Thanks for the reply. Totally agree this is a shifting situation and I am linking to older data. And the essay I linked to I wrote was from 2009. And also totally agree that the US military has many missions (arguably too many) all over the place so it can be hard to allocate costs to a specific mission (especially the costs of creating and maintaining military infrastructure like an aircraft carrier or submarine or various bases or training costs and so on).
That said, the link you supplied has a title "Saudi Arabia has paid $500M toward the cost of US troops in country". That's probably like a week or less of fuel costs for the US military overall? Don't know specific to that deployment.
Granted, this is from 2010, but consider the magnitude of the numbers here:
https://www.sciencedirect.com/...
"This paper presents the first estimate of United States military cost for Persian Gulf force (CPGfp) derived entirely by a quantitative method. An activity-based cost (ABC) model uses geographic distribution of aircraft carriers as a proxy allocator of Department of Defense (DoD) baseline cost to regional operations. Allocation follows simply from DoD data that since 1990 no less than one aircraft carrier has been continuously on-station in the Persian Gulf; that eight are required to keep one on-station there; that the Navy has had eleven-fifteen carriers since 1990; and that Army and Air Force units are virtually never deployed to combat operations without Navy units. For 1976-2007 CPGfp is estimated to be $6.8Ã--10^12 and for 2007 $0.5Ã--10^12 (2008$). This substantial military investment is not a remedy for the market failure at the heart of regional security problem, which is oil market power. When CPGfp is added to economic losses attributed to market power in another recent study (Greene, 2010), the severity of this market failure becomes more apparent."
Those values are $6.8 trillion dollars over that 1976-2007 time period and then $0.5 trillion in one year. $500 million from Saudi Arabia is 1/1000 of $500 billion. Just a token amount. Even if that deployment cost was now just 10% of what it was, it would still be a huge number. (And of course, that is just the monetary costs, not the personal costs.)
As the authors suggest, and others like Amory Lovins in Brittle Power, using fossil fuels without including the cost of defense in the up-front at-the-pump cost leads to a market failure. Capitalism can't work well unless purchases reflect the true costs.

## PROVIDED DATA
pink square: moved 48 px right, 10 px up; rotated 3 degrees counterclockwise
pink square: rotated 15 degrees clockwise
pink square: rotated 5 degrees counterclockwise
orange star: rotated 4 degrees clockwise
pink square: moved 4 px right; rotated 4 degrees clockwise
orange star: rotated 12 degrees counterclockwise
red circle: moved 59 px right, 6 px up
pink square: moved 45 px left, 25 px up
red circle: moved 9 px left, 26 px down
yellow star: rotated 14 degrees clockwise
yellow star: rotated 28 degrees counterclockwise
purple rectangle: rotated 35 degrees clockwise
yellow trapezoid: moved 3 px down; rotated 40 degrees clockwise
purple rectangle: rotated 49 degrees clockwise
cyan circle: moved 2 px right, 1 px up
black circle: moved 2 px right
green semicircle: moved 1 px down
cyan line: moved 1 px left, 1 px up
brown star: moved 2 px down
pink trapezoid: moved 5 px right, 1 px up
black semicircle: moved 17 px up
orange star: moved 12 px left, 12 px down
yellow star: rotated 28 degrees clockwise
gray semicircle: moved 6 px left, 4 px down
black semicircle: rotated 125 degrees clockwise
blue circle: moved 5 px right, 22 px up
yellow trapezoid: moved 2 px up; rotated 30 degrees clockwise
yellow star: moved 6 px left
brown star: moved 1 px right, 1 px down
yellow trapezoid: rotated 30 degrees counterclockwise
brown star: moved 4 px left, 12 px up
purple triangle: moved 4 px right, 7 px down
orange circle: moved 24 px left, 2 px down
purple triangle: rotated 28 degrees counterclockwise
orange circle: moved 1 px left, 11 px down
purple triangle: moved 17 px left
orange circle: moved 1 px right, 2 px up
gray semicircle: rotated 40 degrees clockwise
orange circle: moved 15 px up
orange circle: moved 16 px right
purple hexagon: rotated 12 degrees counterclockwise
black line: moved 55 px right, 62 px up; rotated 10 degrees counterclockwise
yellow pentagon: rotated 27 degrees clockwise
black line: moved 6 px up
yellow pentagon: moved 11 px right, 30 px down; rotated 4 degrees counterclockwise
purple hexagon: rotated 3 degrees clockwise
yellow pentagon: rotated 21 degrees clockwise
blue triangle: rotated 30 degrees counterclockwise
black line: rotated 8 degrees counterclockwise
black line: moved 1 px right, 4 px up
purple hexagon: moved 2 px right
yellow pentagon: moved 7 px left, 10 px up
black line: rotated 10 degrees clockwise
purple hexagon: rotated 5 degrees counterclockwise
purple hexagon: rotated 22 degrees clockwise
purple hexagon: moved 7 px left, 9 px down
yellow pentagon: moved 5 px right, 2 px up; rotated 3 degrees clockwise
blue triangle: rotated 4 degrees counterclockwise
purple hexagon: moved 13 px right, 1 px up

## TASK DESCRIPTION
Continue the reply about the U.S. military cost of protecting Persian Gulf oil, starting after its last sentence. The records have no connection to the text.

## ANSWER TO THE PROBLEM
In the book Brittle Power (or was it a related book like Energy, Vulnerability, and War?) it was suggested that the cost of just one year or so of the Persian Gulf Deployment Force in the 1980s would have been enough if invested in energy efficiency and renewables to eliminate the need for foreign oil.
And that is part of why Amory Lovins and others essentially argue locally-produced renewables and energy efficiency have been cheaper than fossil fuels -- all things considered -- since the 1970s. It's just a market failure that benefits some special interests and costs the US taxpayer.
That situation is shifting, agreed, but where are the apologies for the decades of bad policy? Or at least, where is the discussion and learning about such things so it does not happen again? The shift to renewables like solar PV seems more to do with a bunch of dedicated people chipping away for decades at making renewables cheaper than fossil fuels even given a tilted playing vastly in favor of fossil fuels.
I am all for spending money on national security. The questions is how to spend our money effectively to achieve real security? As I suggest here:
https://pdfernhout.net/recogni...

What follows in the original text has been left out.